Minimally invasive surgery can potentially offer solutions where laparoscopy / keyhole surgery is used to fix the hiatus hernia and also to bring the lower oesophagus back into the abdominal cavity where it was designed to be, and then create a new valve between the stomach and oesophagus. This would be done either with the patient’s own tissues, or with magnetic sphincter augmentation, a procedure known as Linx.
How do I know if I can have surgery?
In order to decide which patients are suitable candidates for this sort of surgery, reflux sufferers need to see a reflux expert who will be able to go through a full history, perform a dietetic background check and go through your medical and surgical history. Mental health factors are also very important as stress, anxiety and depression as well as life events can also cause reflux to become acutely worse. Following on from an assessment by a reflux expert, most patients will need investigating with upper gastrointestinal endoscopy, and oesophageal function testing such as manometry and pH studies will be able to tell the clinician whether the oesophagus is functioning properly and objectively how much acid is getting into the oesophagus from the stomach. Often contrast studies such as a barium swallow may be needed, and if bloating and belching are a feature then testing for bacterial overgrowth with a breath test would be carried out. Testing for Helicobacter pylori will be indicated along with blood tests.
If the patient is considering surgery and deemed to be a good candidate for this sort of minimally invasive, enhanced recovery surgery, then this will be discussed with the patient at length and usually images, videos and supporting material are used to be able to explain the procedure. Most cases will be carried out as a day case or a one night stay.
The best outcomes usually come from a combination of therapies with some change in lifestyle modification. Some modest weight loss and a trial of pharmacotherapy prior to surgery is advised, and continuing sensible and healthy dietary habits post-surgery essential to maintain the benefits of the procedure.
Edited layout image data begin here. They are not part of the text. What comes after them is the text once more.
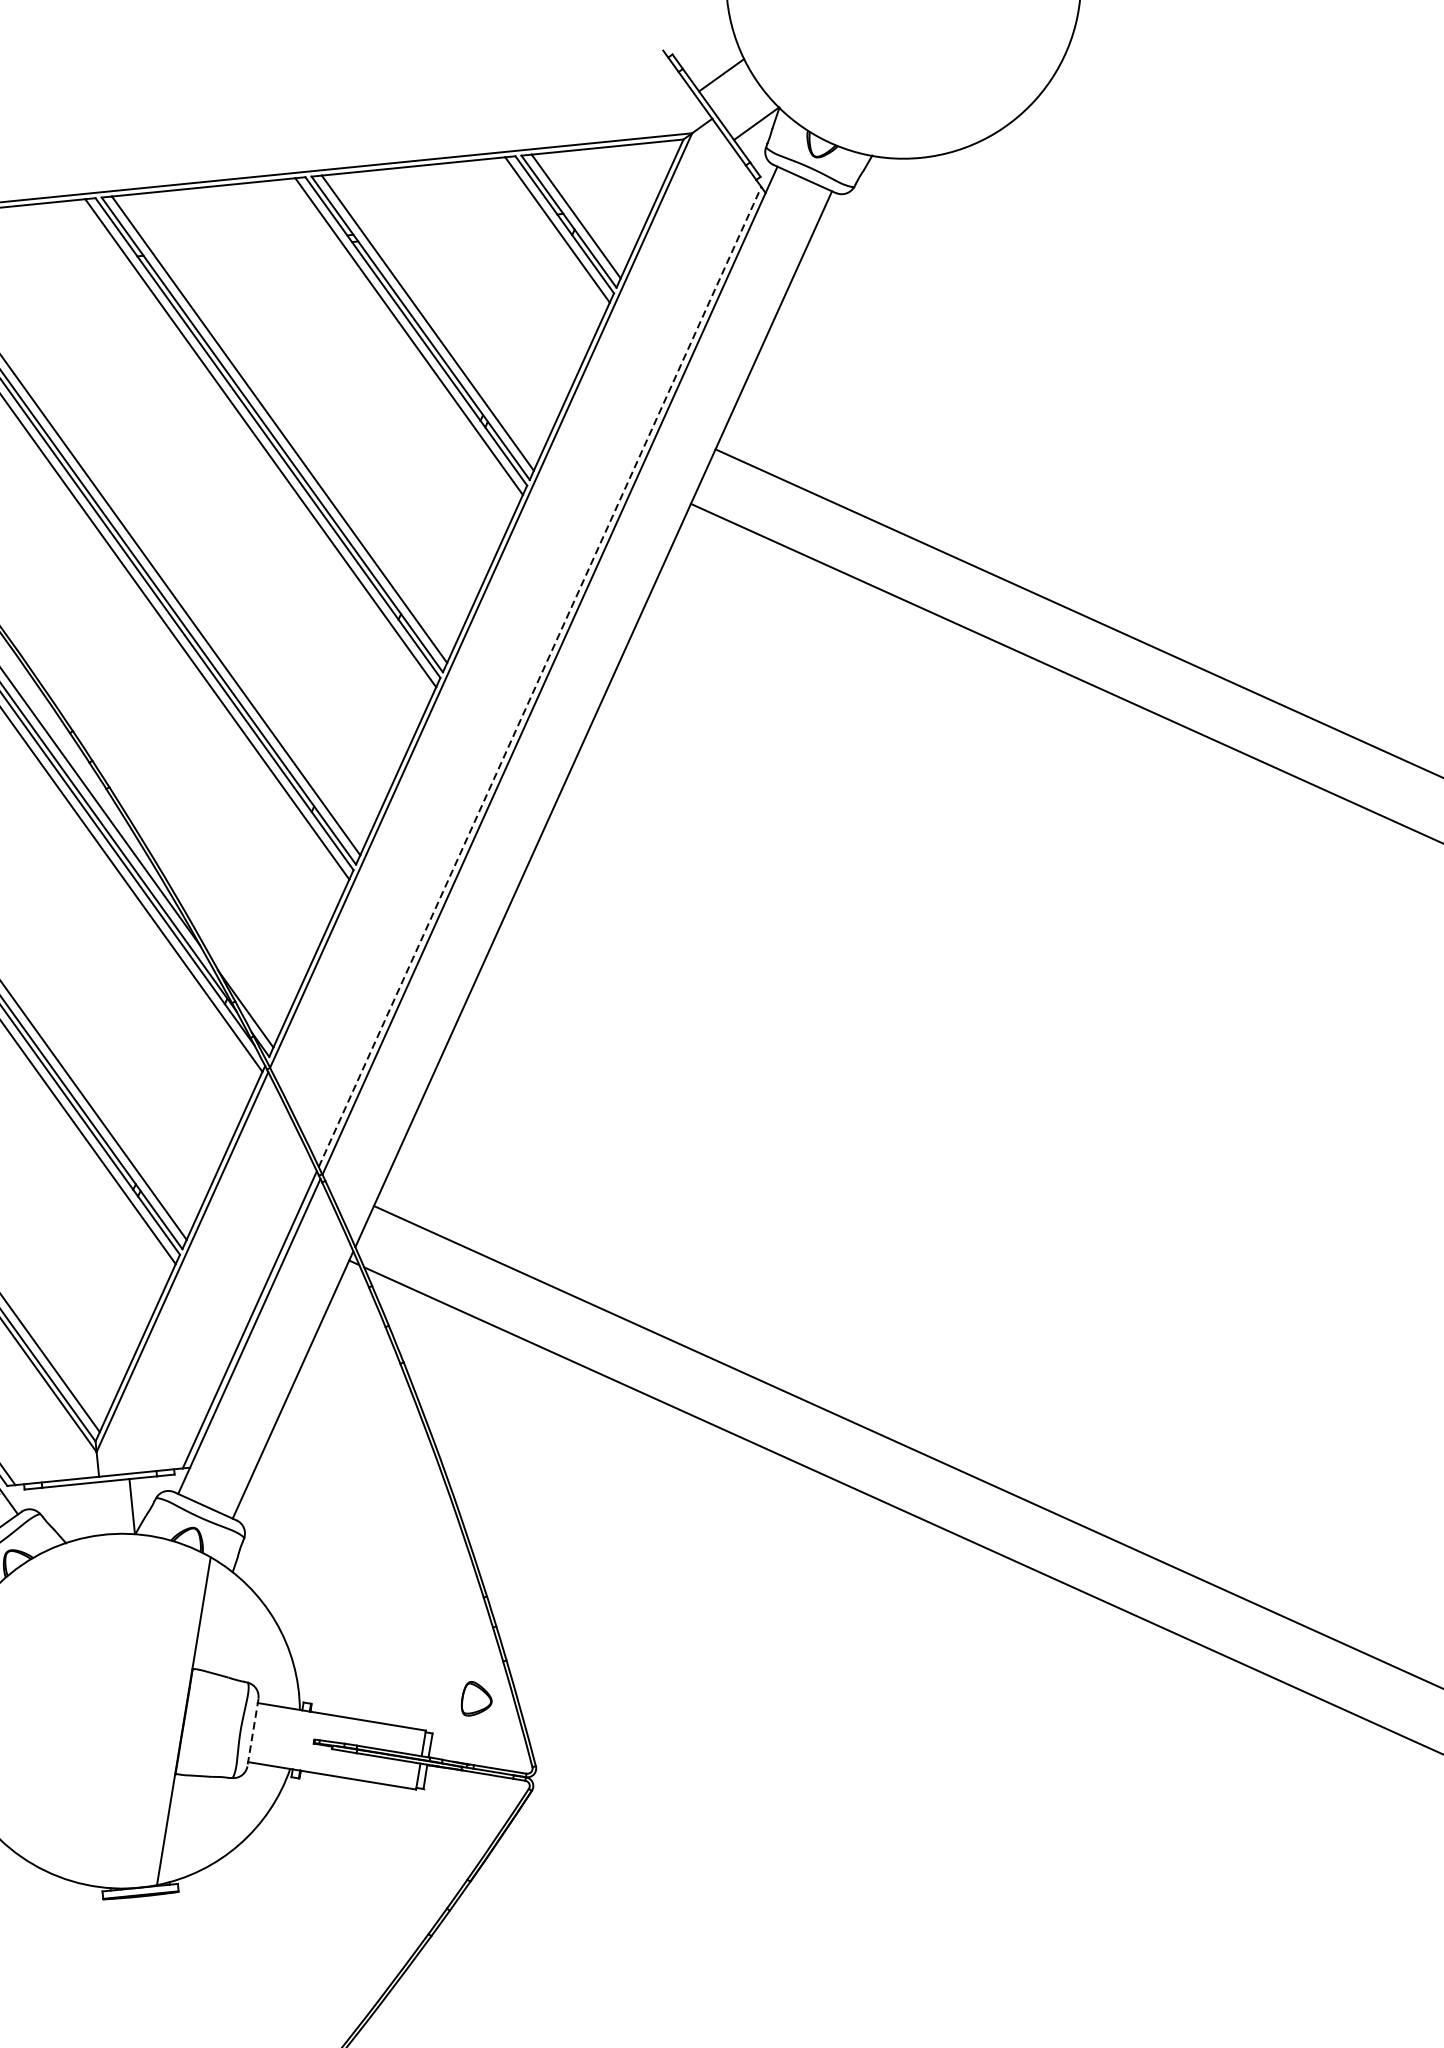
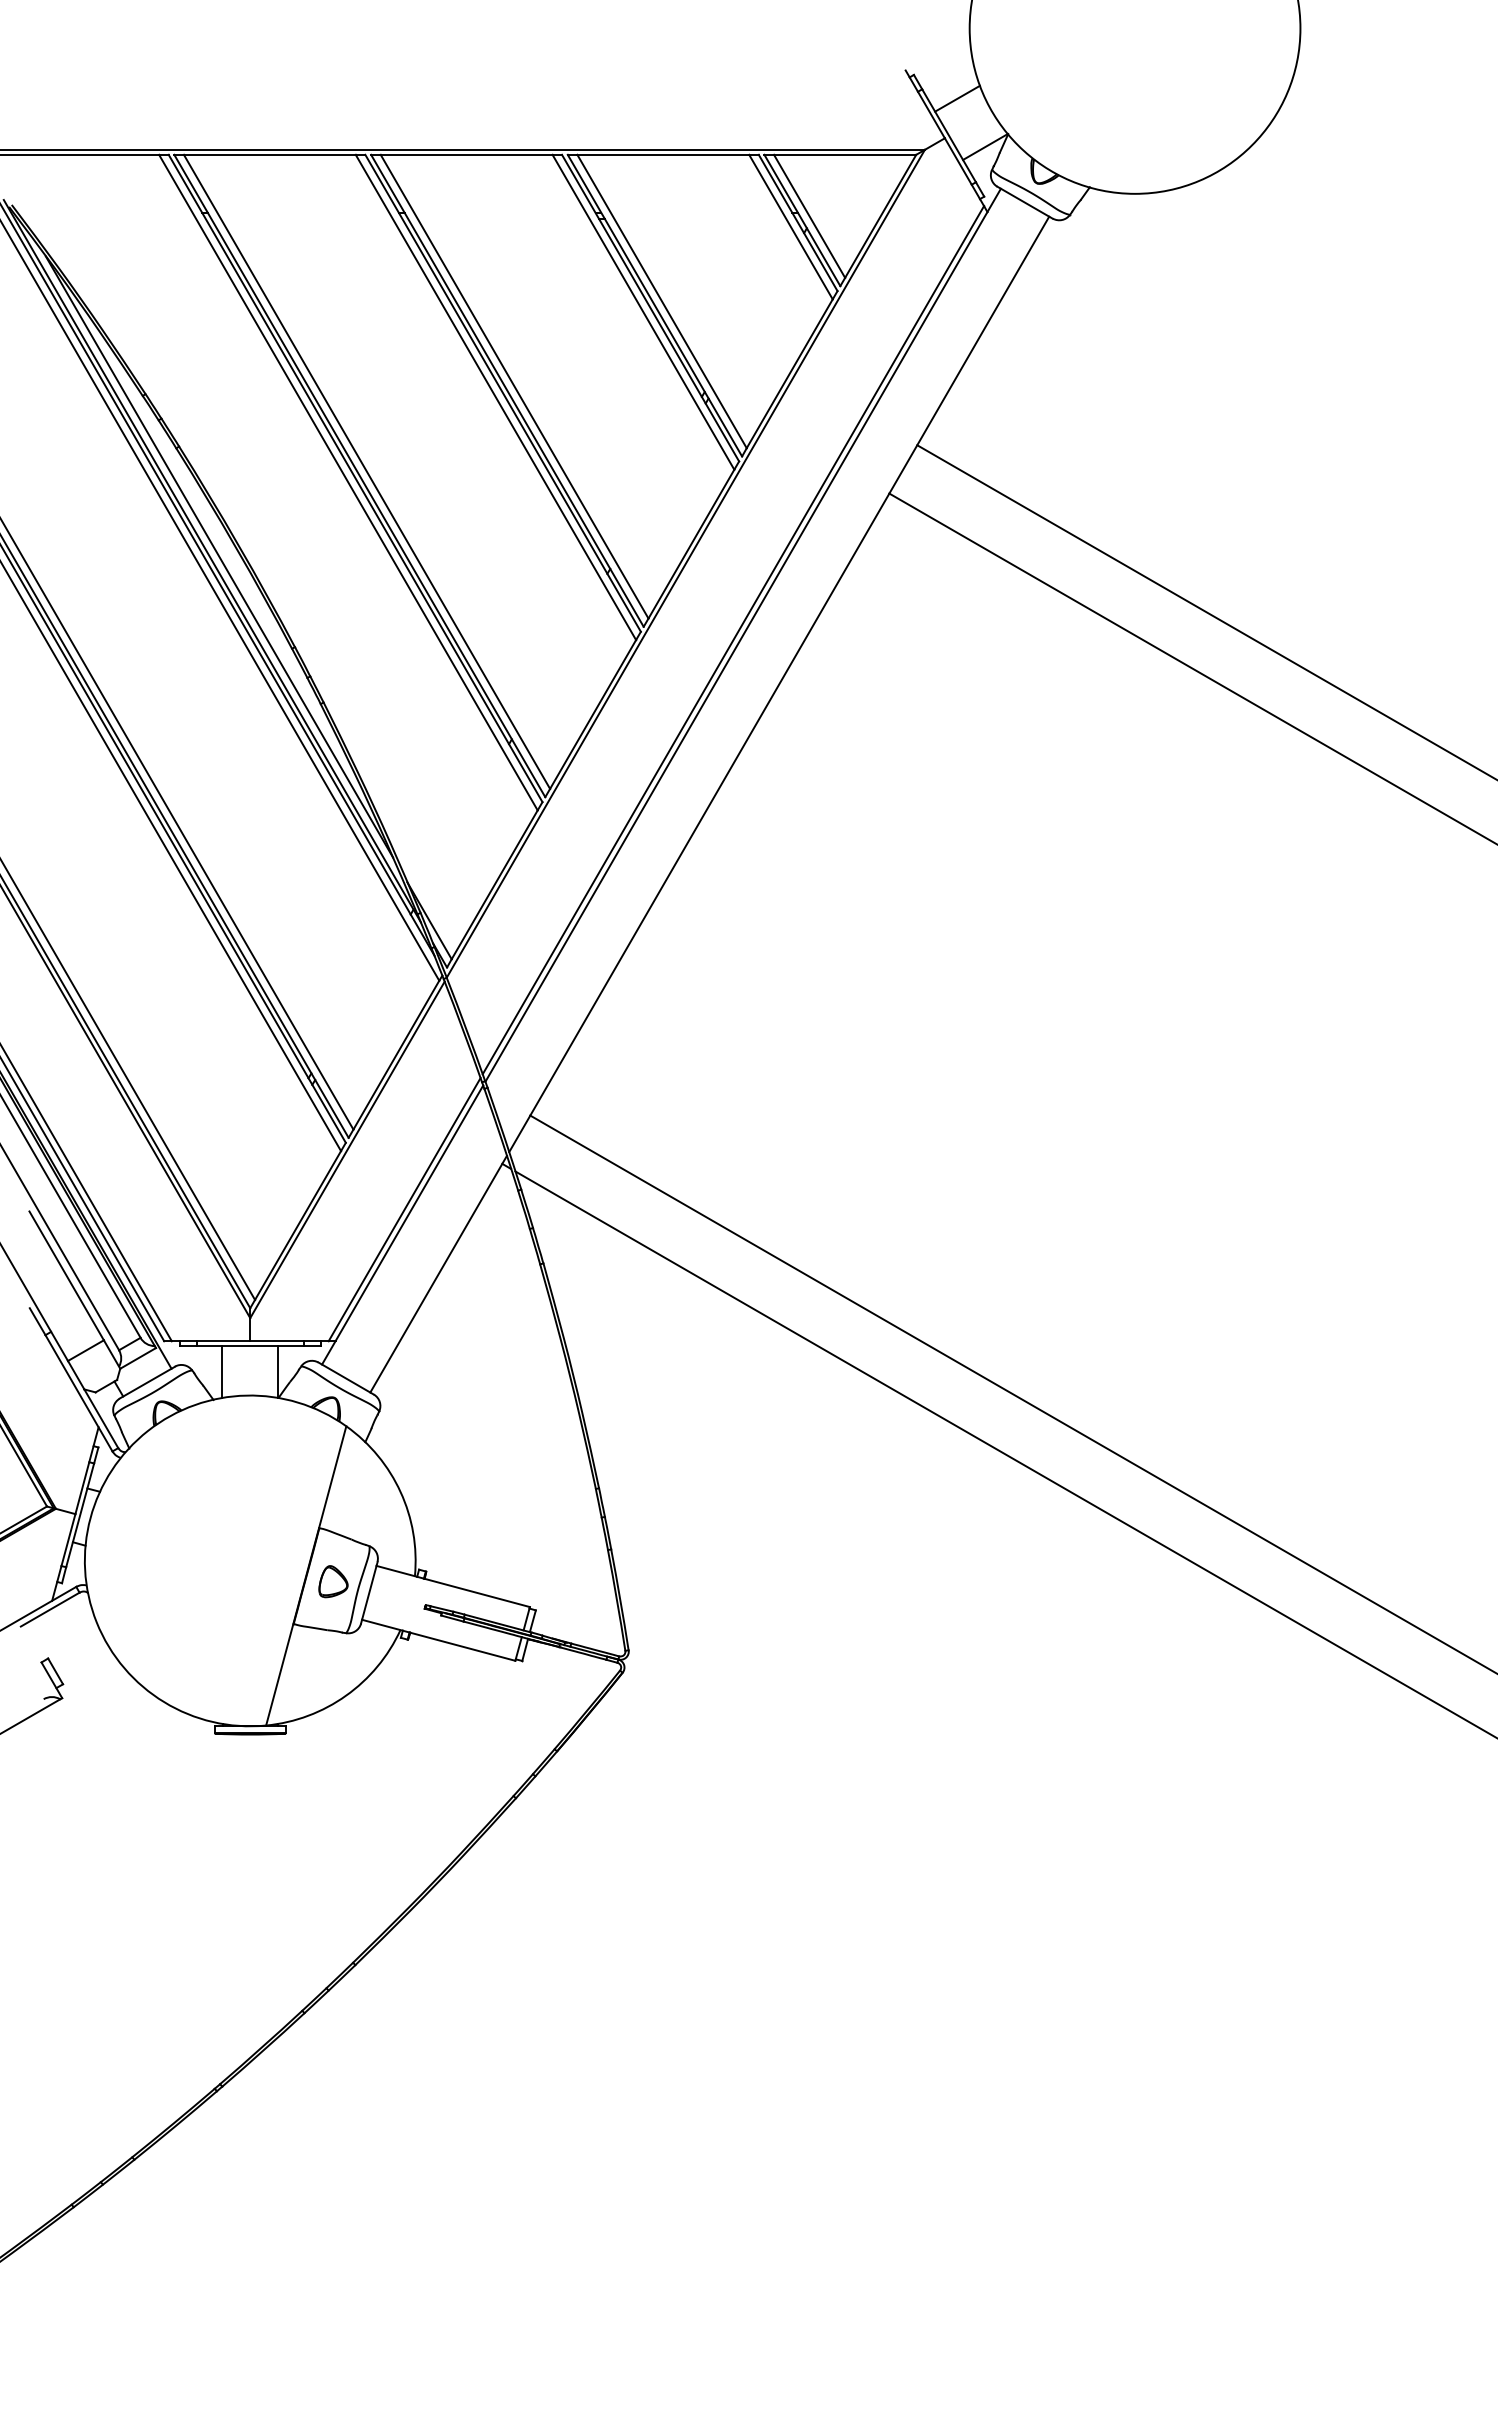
line: (540, 676) -> (733, 639), dashed -> solid
line: (72, 1511) -> (222, 1371), added
part: (476, 1698) -> (333, 1581), moved
line: (253, 1732) -> (369, 1592), dashed -> solid

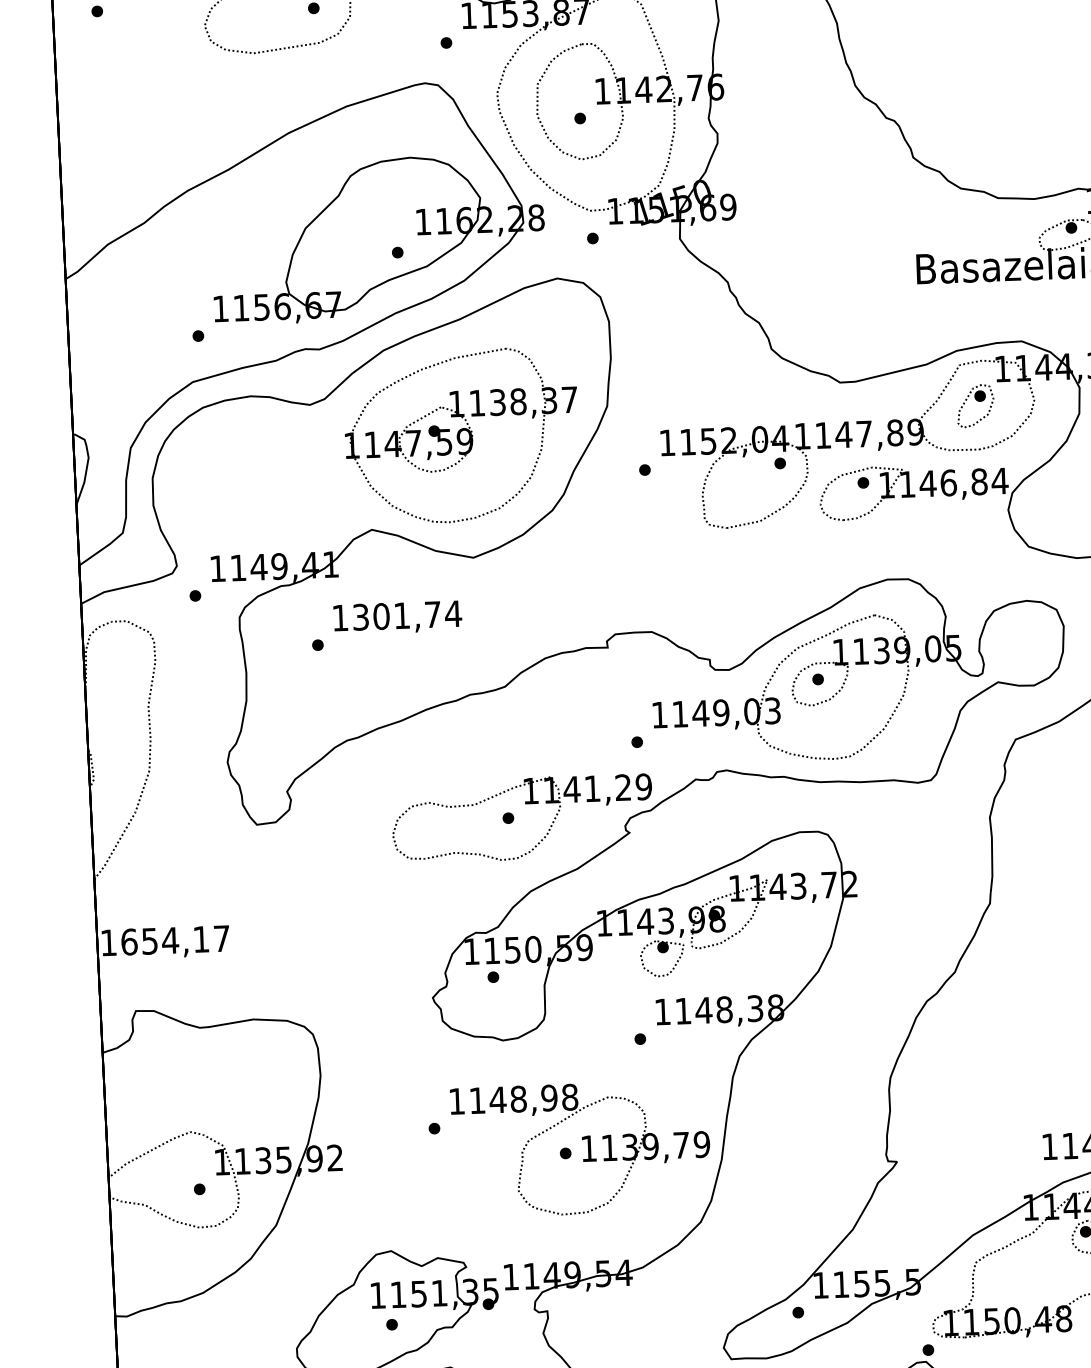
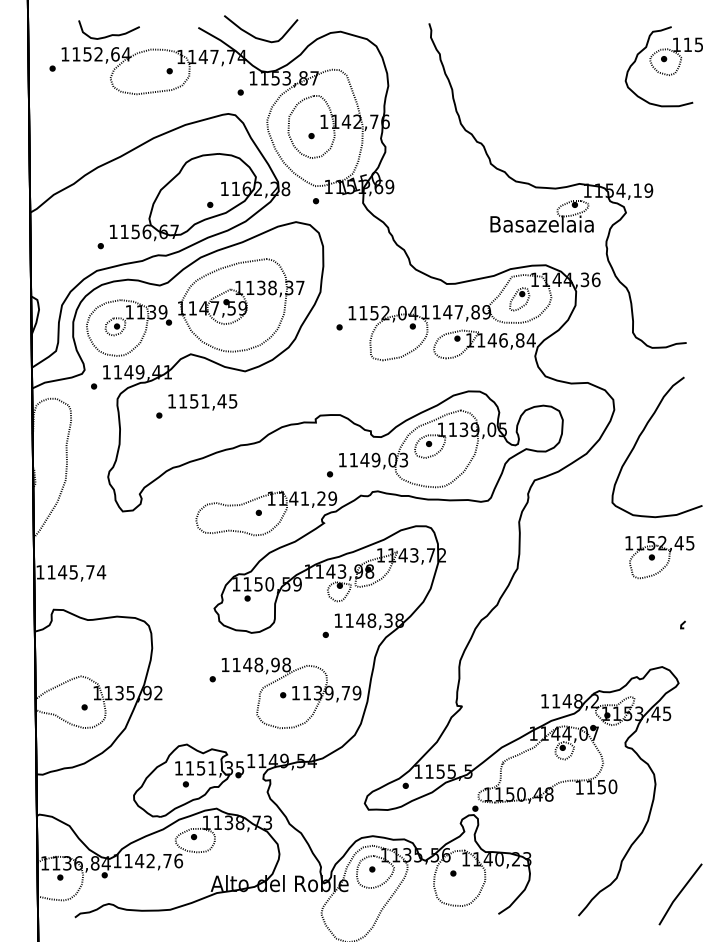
part: (256, 484) -> (129, 327), added
text: (407, 615) -> (208, 401), 1301,74 -> 1151,45
text: (175, 940) -> (76, 572), 1654,17 -> 1145,74

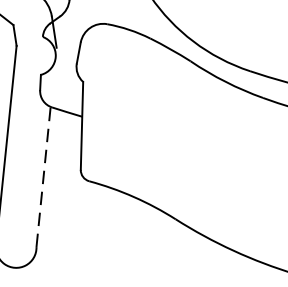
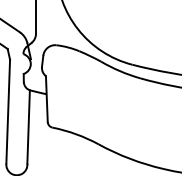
line: (43, 176) -> (28, 126), dashed -> solid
For patients who may already have had treatment at other centres and their reflux has returned then an anti-reflux specialist unit such as ours is perfectly placed to investigate and then help you to treat recurrent reflux. We would also rule out any other potential causes for your symptoms. For both the primary cases and the revisional cases, a very experienced multidisciplinary team approach is used involving an upper gastrointestinal surgeon, gastroenterologist, anaesthetist, dietician, aar nose and throat specialist, and gastrointestinal physiologist. With this approach and multimodal diagnostics our treatment for this very common condition can be personalised with huge effectiveness and long-term symptom reduction.